Гоголь пишет о себе, о тех персонажах «из презренной жизни», которые он взялся изобразить, поскольку видел их перед собой и уже в силу этого считал себя обязанным написать о них. Не претендуя на то, что предложенные мною соображения о «сюжете поглощения» являют собой «перл создания», замечу, что кое-что общее с гоголевской задачей здесь все же имеется. Очевидно, что речь идет именно о той стороне жизни, которую – если сравнить ее с подвигами и чудесами благородства – вполне можно назвать «презренной и даже «низменной». Взялся же я за этот разбор именно потому, что вслед за Гоголем могу повторить: «…равно чудны стекла, озирающие солнца и передающие движения незамеченных насекомых», а раз так, значит, изучению подлежит и то и другое. Я видел эти «солнца» (блеск, разноцветье и сияние) в начале гоголевских текстов и видел тех самых ничтожных «насекомых» (грязь, помои, мусор) в его финалах. Примечательно, что сама логика гоголевского видения, о которой шла речь на протяжении всех этих страниц, отразилась в этом пассаже. Сначала упоминается достойное и высокое («вершины» и «возвышенный» строй лиры), а затем идет лексика, соответствующая финальной фазе сюжета поглощения («тина» «мелочи», «раздробленность», «кишащая» земля).
Приближает ли все это нас к пониманию текста? Смотря что понимать под «пониманием», ведь текст – общая собственность и границами жанра и авторских намерений не исчерпывается. Здесь присутствует и нечто внеличностное, продиктованное целями и возможностями, уровень которых в авторскую компетенцию уже не входит. Культура проговаривает себя через художественный текст и решает его посредством множество задач, включая и те, которые к литературе как таковой уже никакого отношения не имеют. Стремлением понять эти задачи, в числе которых тема человеческого противостояния смерти, несомненно, находится на первом месте, и были продиктованы мои попытки проследить в гоголевских сочинениях смысловые линии, организующие их (наряду с другими очевидными факторами) как эстетически значимые целостности. Менее всего в мою задачу входило принизить, «отелеснить» Гоголя с тем, чтобы указывать на него пальцем и кого-то убеждать, что в этом снижении есть нечто важное, указывающее на его недобрую, нехорошую природу – ту самую, что усмотрел в Гоголе о. Матфей («В нем была внутренняя нечистота»)[73]. Вовсе нет; я шел по гоголевскому тексту, пытаясь понять его устройство, понять то, зачем он берет «подобные сюжеты», с изумлением наблюдая за теми «невидимыми миру слезами», которые Гоголь проливал над человеком, над тайной его телесности. Что же касается самого права писать о гоголевских сочинениях подобным образом, то для меня первым и главным было и остается чувство онтологической правоты, личное ощущение того, способствует твое усилие улучшению мира или нет. Иначе говоря, «низкое» здесь рассматривалось ради того, чтобы разглядеть «высокое».

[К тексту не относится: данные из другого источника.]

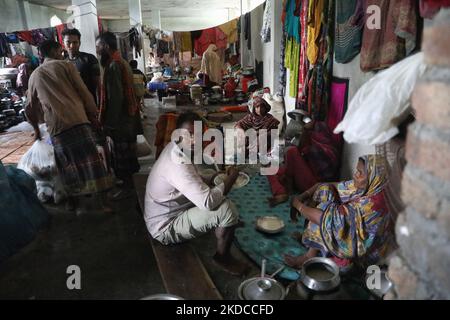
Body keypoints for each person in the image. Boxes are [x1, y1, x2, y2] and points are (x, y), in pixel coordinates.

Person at [144, 112, 248, 276]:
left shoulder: (176, 147)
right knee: (226, 209)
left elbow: (192, 177)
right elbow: (208, 202)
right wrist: (231, 178)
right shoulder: (178, 162)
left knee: (210, 178)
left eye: (198, 134)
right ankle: (223, 257)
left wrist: (214, 177)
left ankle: (225, 226)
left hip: (166, 210)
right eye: (189, 134)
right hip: (164, 227)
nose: (193, 140)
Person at [25, 40, 114, 214]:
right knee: (92, 162)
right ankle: (102, 204)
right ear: (55, 51)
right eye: (60, 49)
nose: (63, 52)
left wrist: (36, 130)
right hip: (78, 120)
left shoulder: (34, 75)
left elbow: (29, 107)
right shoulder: (66, 66)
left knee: (67, 166)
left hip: (57, 128)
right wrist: (94, 114)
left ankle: (74, 203)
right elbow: (83, 91)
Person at [284, 154, 395, 269]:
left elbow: (326, 218)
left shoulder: (374, 204)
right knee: (324, 190)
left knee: (325, 212)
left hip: (361, 251)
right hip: (349, 230)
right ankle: (314, 242)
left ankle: (309, 256)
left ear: (373, 177)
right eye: (357, 170)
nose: (355, 174)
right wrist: (303, 196)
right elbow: (325, 185)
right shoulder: (372, 185)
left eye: (360, 173)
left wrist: (298, 205)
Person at [96, 32, 143, 200]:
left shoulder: (114, 65)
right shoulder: (122, 61)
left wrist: (110, 124)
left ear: (106, 47)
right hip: (128, 118)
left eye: (98, 47)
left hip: (121, 121)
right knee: (129, 154)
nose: (97, 50)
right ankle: (132, 185)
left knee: (122, 156)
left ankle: (128, 188)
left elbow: (115, 97)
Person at [267, 118, 340, 207]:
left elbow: (321, 175)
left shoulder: (315, 150)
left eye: (309, 132)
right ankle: (284, 188)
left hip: (314, 187)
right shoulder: (330, 148)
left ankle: (281, 192)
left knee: (291, 152)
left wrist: (289, 176)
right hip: (314, 182)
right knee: (273, 168)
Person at [62, 28, 101, 105]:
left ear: (79, 43)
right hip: (71, 105)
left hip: (89, 104)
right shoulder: (62, 63)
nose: (72, 46)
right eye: (68, 42)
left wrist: (99, 105)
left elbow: (98, 85)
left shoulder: (90, 59)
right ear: (63, 43)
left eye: (75, 42)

Я видел, как Гоголь пытается преодолеть устройство собственных финалов, как он старается, скорее всего неосознанно, сделать так, чтобы финал, сохраняя весь основной набор смыслов, связанных с темами земли, грязи, мусора, «остатков», за которыми стоит тема человеческой телесности, взятой в ее самом «низком» аспекте, был каким-то образом улучшен. А иногда и вовсе отказывается от финала или делает его фиктивным: гоголевские персонажи убегают из города («Ревизор», «Нос»), с собственной свадьбы («Женитьба»), из гостиницы («Игроки»), прячутся («Коляска») и т. д. Делают они это не потому, что какое-то важное дело уже сделано, а, напротив, для того, чтобы не дать действию завершиться «нормальным» образом.

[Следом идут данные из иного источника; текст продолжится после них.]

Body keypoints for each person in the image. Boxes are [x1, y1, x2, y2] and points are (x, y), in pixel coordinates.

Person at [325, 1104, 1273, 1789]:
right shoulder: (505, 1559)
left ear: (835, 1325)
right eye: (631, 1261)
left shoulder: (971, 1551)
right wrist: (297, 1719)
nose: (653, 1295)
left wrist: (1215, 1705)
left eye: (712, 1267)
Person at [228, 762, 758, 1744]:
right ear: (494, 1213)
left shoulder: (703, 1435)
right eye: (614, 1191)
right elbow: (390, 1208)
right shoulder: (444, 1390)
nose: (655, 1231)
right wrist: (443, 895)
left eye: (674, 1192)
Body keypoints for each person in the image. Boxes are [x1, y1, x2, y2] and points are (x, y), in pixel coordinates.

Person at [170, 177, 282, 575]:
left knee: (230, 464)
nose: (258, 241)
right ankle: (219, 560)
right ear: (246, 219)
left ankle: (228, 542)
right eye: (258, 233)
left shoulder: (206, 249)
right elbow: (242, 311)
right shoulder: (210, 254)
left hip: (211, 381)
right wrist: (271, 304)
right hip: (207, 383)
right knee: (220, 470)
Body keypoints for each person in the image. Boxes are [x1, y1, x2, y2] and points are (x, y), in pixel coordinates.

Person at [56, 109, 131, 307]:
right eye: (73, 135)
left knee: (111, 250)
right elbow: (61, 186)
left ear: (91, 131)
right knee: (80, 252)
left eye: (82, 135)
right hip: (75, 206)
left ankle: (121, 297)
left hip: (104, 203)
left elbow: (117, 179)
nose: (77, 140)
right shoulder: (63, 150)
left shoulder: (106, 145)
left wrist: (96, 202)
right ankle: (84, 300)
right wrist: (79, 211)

Дефекация как мини-смерть. Одно не отрицает другого, а в известном смысле и поддерживает, поскольку именно печальная судьба проглоченного прекрасного мира, его трансформация и превращение во что-то противоположное – некрасивое и негодное – вполне соответствует общей идее человеческой участи и тех трансформаций, которым человек подвержен, и безвластен что-либо в этом изменить.

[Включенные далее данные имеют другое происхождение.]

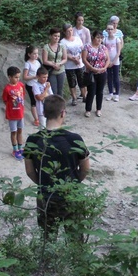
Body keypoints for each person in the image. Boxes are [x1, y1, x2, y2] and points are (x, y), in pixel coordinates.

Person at [24, 95, 90, 239]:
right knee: (75, 240)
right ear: (62, 113)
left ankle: (46, 262)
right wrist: (75, 182)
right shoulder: (74, 139)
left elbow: (29, 171)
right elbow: (85, 168)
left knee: (47, 240)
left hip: (46, 195)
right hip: (71, 194)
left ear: (45, 113)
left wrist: (43, 183)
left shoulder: (33, 140)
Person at [81, 30, 111, 117]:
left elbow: (108, 59)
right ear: (93, 37)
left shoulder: (103, 48)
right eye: (98, 37)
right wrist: (92, 68)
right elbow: (84, 59)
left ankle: (98, 109)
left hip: (102, 72)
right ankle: (88, 109)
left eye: (101, 38)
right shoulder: (87, 47)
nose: (99, 40)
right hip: (91, 72)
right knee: (91, 91)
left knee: (100, 92)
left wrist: (104, 67)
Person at [2, 66, 26, 161]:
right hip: (12, 115)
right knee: (14, 132)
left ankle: (21, 148)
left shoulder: (21, 85)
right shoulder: (7, 89)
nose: (17, 79)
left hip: (20, 113)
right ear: (10, 77)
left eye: (18, 77)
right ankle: (15, 150)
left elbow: (23, 95)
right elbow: (5, 100)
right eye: (15, 77)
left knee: (20, 131)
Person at [60, 22, 85, 106]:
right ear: (64, 32)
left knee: (82, 81)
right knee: (72, 82)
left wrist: (79, 58)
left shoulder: (77, 38)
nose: (70, 32)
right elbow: (64, 53)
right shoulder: (62, 42)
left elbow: (82, 49)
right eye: (68, 31)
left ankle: (84, 95)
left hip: (79, 63)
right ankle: (74, 98)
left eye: (71, 30)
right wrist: (73, 59)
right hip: (69, 65)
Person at [42, 27, 67, 100]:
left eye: (58, 36)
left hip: (61, 70)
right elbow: (45, 60)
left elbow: (65, 58)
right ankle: (54, 109)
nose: (57, 38)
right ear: (50, 36)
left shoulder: (62, 46)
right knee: (53, 91)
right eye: (55, 36)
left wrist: (59, 64)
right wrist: (53, 64)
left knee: (60, 90)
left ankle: (62, 108)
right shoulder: (46, 47)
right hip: (51, 71)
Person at [23, 45, 42, 126]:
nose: (36, 55)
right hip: (31, 84)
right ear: (29, 54)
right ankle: (36, 119)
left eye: (37, 53)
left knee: (40, 99)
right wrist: (34, 76)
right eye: (34, 54)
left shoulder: (38, 62)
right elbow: (25, 77)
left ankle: (41, 115)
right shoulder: (27, 64)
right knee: (33, 101)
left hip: (38, 83)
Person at [104, 23, 123, 102]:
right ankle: (110, 93)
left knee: (116, 77)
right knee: (109, 77)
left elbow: (118, 52)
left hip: (115, 61)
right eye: (108, 29)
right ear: (106, 30)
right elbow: (104, 51)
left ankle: (117, 94)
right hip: (107, 61)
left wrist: (113, 61)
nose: (110, 31)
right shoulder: (105, 40)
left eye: (111, 29)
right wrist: (107, 61)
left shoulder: (116, 39)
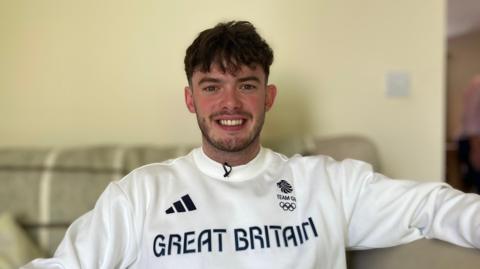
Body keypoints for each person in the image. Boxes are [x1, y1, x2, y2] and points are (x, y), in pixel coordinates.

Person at [23, 20, 480, 269]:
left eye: (245, 85)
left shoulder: (326, 182)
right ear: (190, 99)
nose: (229, 103)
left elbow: (433, 207)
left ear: (268, 96)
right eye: (210, 86)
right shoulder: (140, 194)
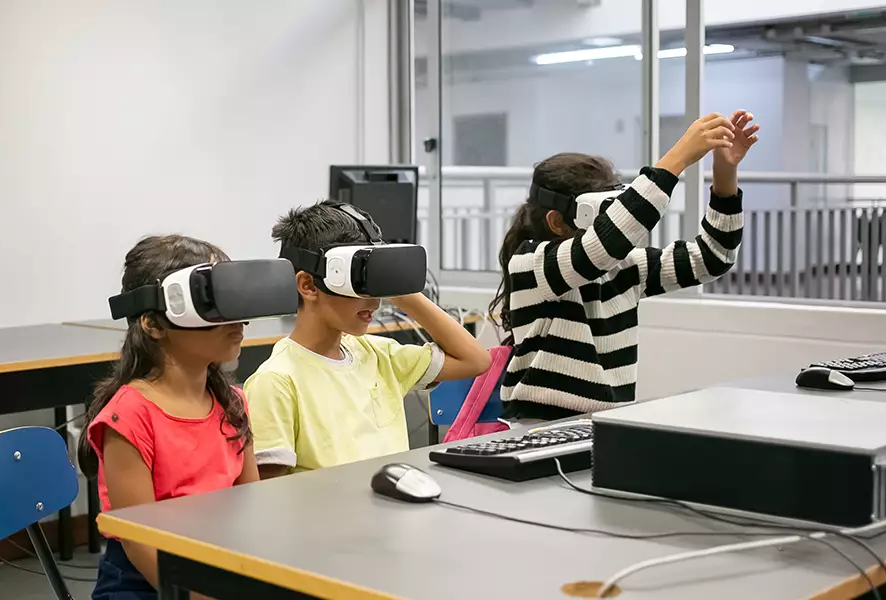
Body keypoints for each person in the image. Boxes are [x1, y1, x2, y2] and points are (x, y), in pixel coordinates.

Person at [491, 111, 759, 421]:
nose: (609, 220)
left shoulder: (625, 268)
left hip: (605, 426)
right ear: (557, 222)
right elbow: (599, 249)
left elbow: (713, 257)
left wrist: (724, 173)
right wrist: (677, 158)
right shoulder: (532, 265)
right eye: (599, 213)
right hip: (538, 426)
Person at [245, 201, 491, 477]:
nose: (374, 302)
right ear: (309, 285)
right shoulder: (276, 381)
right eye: (358, 284)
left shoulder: (379, 355)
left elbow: (477, 361)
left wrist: (401, 289)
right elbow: (269, 498)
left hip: (395, 509)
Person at [80, 235, 260, 600]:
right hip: (145, 581)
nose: (237, 320)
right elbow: (139, 541)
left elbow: (252, 504)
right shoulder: (128, 417)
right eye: (210, 301)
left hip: (217, 562)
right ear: (153, 323)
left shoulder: (232, 403)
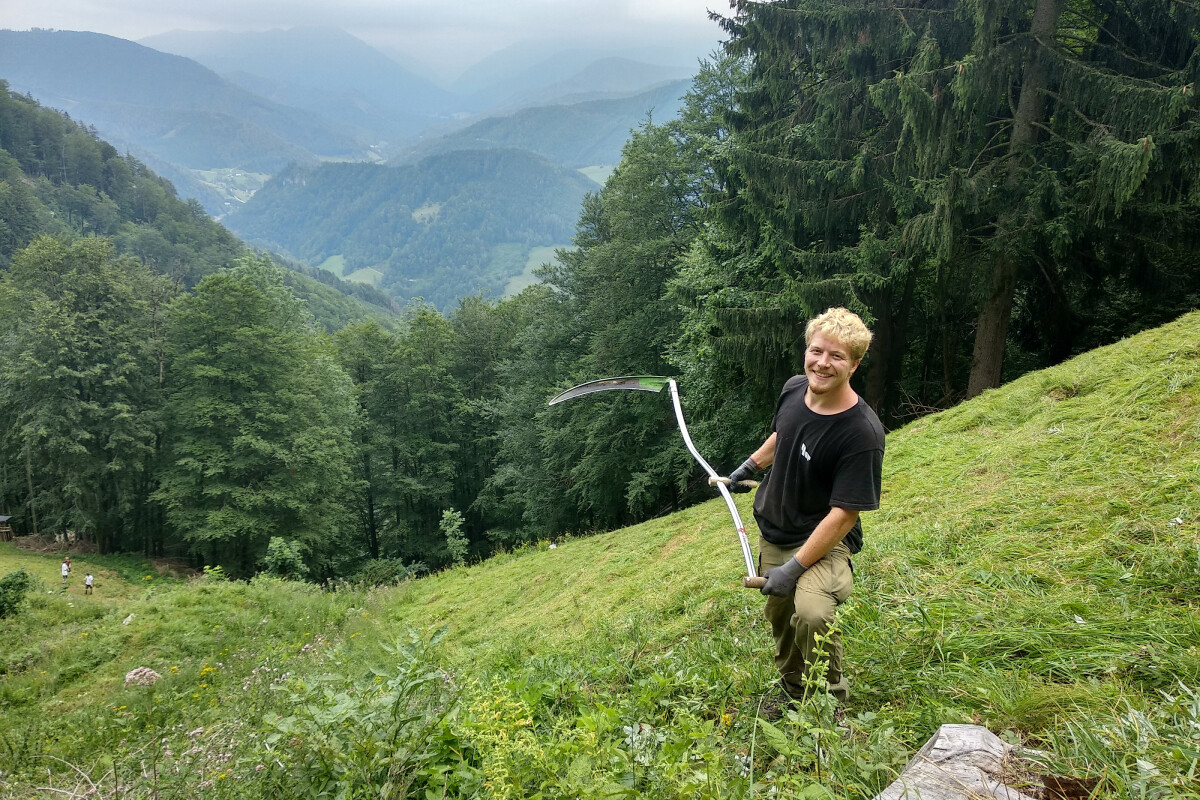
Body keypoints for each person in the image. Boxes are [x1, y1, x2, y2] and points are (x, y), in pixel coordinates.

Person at [717, 307, 885, 708]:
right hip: (775, 528)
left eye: (837, 356)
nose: (822, 363)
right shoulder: (794, 388)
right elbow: (783, 433)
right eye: (816, 351)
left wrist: (794, 568)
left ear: (855, 364)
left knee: (810, 613)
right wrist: (748, 466)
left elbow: (844, 514)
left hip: (824, 539)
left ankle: (831, 705)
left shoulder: (861, 432)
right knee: (780, 617)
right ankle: (794, 691)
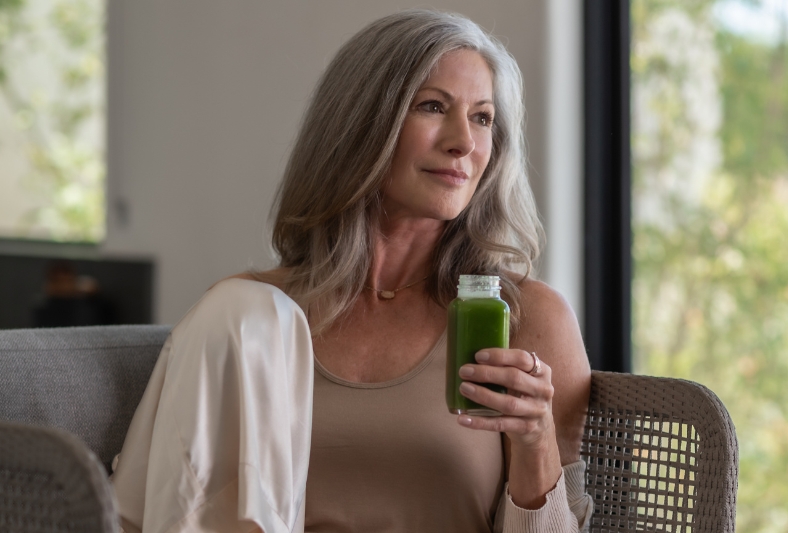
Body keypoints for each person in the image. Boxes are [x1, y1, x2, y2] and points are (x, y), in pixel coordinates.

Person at [111, 9, 593, 533]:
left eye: (482, 117)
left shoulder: (525, 317)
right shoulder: (247, 319)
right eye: (433, 106)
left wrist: (535, 440)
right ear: (362, 123)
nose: (465, 142)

Если перенести сказанное на область человеческой телесности, на область красивой и аппетитной еды, а затем и проблем, связанных с ее перевариванием и отторжением, о чем, как известно, Гоголь много раз писал и рассказывал своим знакомым, то триада «поглощение-усвоение-отправление» является сама собой. И, поскольку мы имеем дело с художником гениальным и органическим, триада эта невольным образом переходит в создаваемые им тексты; ведь писатель пишет текст всем своим существом, а не только той его стороной, которая именуется «духовной». Здесь как раз и находится один из возможных модусов перехода телесно-психической организации автора в организацию (сюжетную, идейную, символическую) его сочинений. Здесь та точка, где интуиции телесные, психосоматические превращаются в художественные образы, детали и исподволь оказывают влияние на символическую и сюжетную организацию повествования. Нечто подобное случается с нами во сне, когда, например, какое-либо неудобство (положение тела, изменение давления, работа желудка и пр.) оказывает влияние на ход наших сновидений, организует или, во всяком случае, корректирует их сюжеты и рождает ряд сновидческих образов, нередко отличающихся немалой силою и выразительностью. Соматика здесь действительно становится эстетикой, пусть иллюзорной, недолговечной, эфемерной, однако это происходит.